N. anduzei is sexually dimorphic in that consistent differences are seen between males and females. Males show brighter coloration around the red patches on the tail and anal fins, especially when in breeding condition. Males are also slimmer-bodied and have a longer anal fin (3 mm in males; 2 mm in females), with some of the surrounding muscle modified to enable mating, a common feature shared with other members of the genus. Females can have a brighter longitudinal body stripe; the red patches are almost always somewhat paler.

==Diet==
Typically of the Lebiasinidae, N. anduzei is an omnivore, and with its small overall size and mouth takes small food items.

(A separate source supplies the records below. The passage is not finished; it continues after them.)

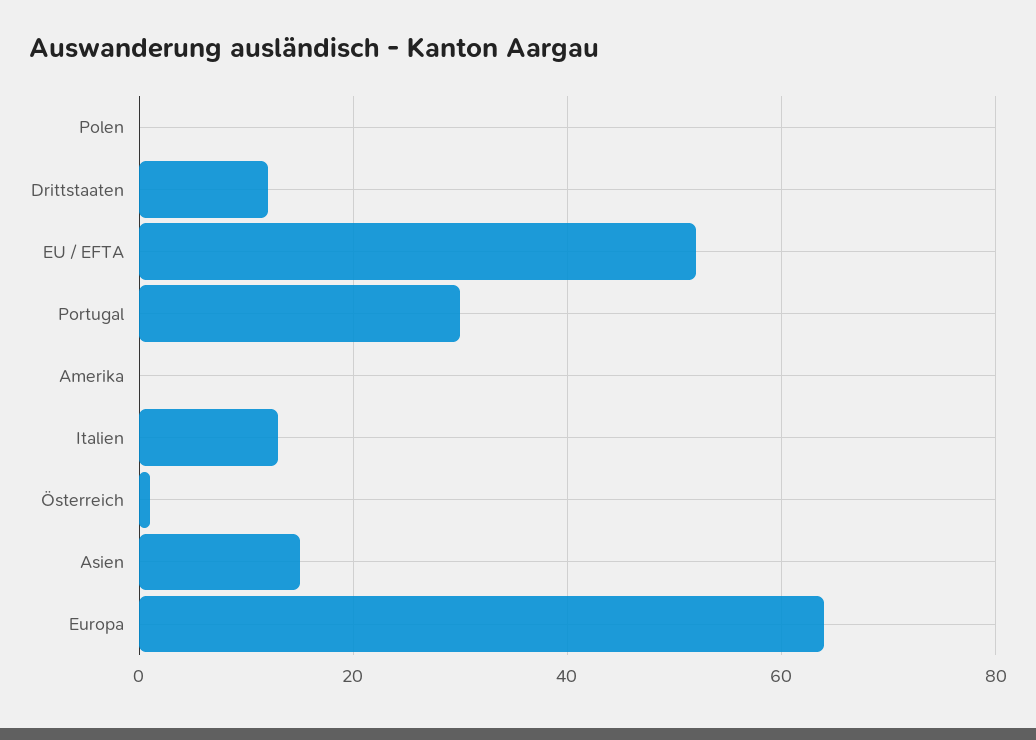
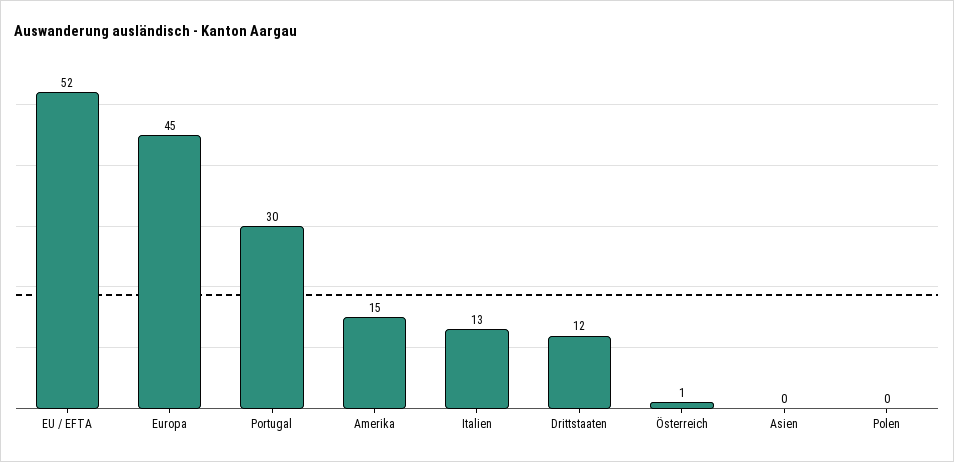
  {
    "Polen": 0,
    "Drittstaaten": 12,
    "EU / EFTA": 52,
    "Portugal": 30,
-   "Amerika": 0,
+   "Amerika": 15,
    "Italien": 13,
    "Österreich": 1,
-   "Asien": 15,
+   "Asien": 0,
-   "Europa": 65
+   "Europa": 45
  }

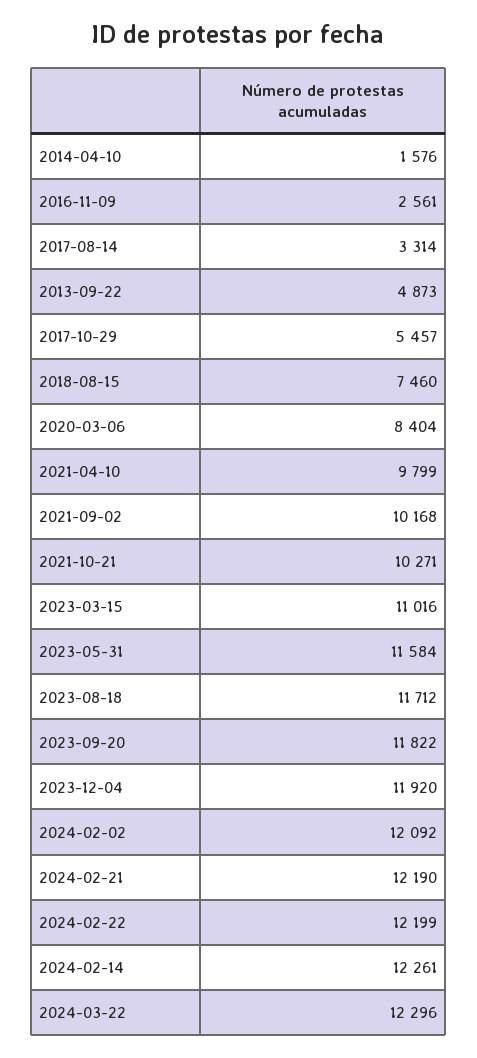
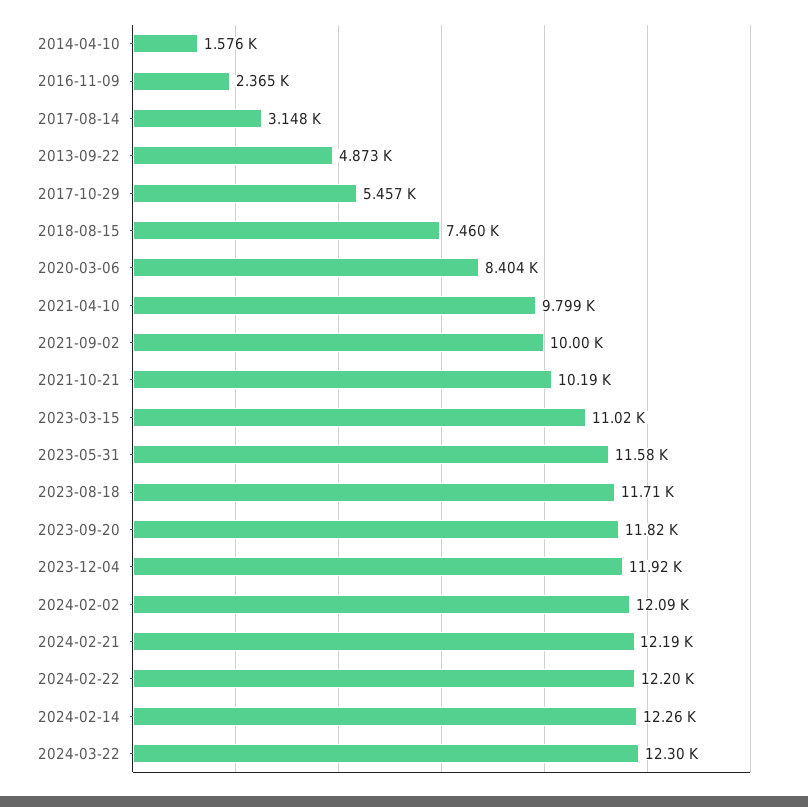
  {
    "2014-04-10": 1576,
-   "2016-11-09": 2561,
+   "2016-11-09": 2365,
-   "2017-08-14": 3314,
+   "2017-08-14": 3148,
    "2013-09-22": 4873,
    "2017-10-29": 5457,
    "2018-08-15": 7460,
    "2020-03-06": 8404,
    "2021-04-10": 9799,
-   "2021-09-02": 10168,
+   "2021-09-02": 10000,
-   "2021-10-21": 10271,
+   "2021-10-21": 10190,
    "2023-03-15": 11016,
    "2023-05-31": 11584,
    "2023-08-18": 11712,
    "2023-09-20": 11822,
    "2023-12-04": 11920,
    "2024-02-02": 12092,
    "2024-02-21": 12190,
    "2024-02-22": 12199,
    "2024-02-14": 12261,
    "2024-03-22": 12296
  }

In the wild, these likely include small invertebrates from the water column, as in an aquarium setting, where crushed flake food and dried or frozen natural food are taken. It is also reported to indulge in surface browsing of algae or biofilm, and this may represent a significant portion of the diet.

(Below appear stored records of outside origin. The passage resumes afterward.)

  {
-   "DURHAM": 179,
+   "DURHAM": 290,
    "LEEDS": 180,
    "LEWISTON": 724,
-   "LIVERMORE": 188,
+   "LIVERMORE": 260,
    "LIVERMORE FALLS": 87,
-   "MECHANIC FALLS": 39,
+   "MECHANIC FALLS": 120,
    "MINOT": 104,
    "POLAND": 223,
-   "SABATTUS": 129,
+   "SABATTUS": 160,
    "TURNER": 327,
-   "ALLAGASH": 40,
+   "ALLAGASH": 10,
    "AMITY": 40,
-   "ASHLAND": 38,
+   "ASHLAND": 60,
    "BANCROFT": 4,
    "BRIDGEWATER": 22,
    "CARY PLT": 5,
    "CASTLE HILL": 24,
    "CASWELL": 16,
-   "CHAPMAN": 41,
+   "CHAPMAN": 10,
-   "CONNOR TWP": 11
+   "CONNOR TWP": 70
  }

==Physiological differences from other Nannostomus members==
A well known characteristic of most members of the genus Nannostomus is the body color pattern change which occurs in these fish between night and day. Newly lit specimens can look dramatically different from those that have been under lighting for a few minutes. Typically, the longitudinal stripes are replaced by patches that run dorsoventrally. The physiological basis of these changes is understood in that they are known to be controlled by the melatonin system acting upon different types of melatonin receptors in melanphores located in the fish's skin. See also Nannostomus trifasciatus for additional information. However, N. anduzei does not show this characteristic; instead, at night, it is reported simply to become much paler in color, with very little evidence of horizontal stripes, and the red on the fins fading almost to nothing.

==In the aquarium==
Nannostomus anduzei is only rarely deliberately exported from the wild for the aquarium trade. Occasional specimens turn up as bycatch with other species, but dedicated shipments of substantial numbers of this species are relatively unusual. As a consequence, N. anduzei is not commonly reported on, and its aquarium needs and suitability are not well characterized. It has been bred in captivity. Given its diminutive size, a group of individuals would probably thrive in a modest-sized aquarium. In addition, its native water conditions are acidic, warm (26-28 °C) and low in water hardness, indicating it would prefer these conditions in the aquarium. Its small size would be expected to make it especially suitable for the increasingly popular "nano aquaria".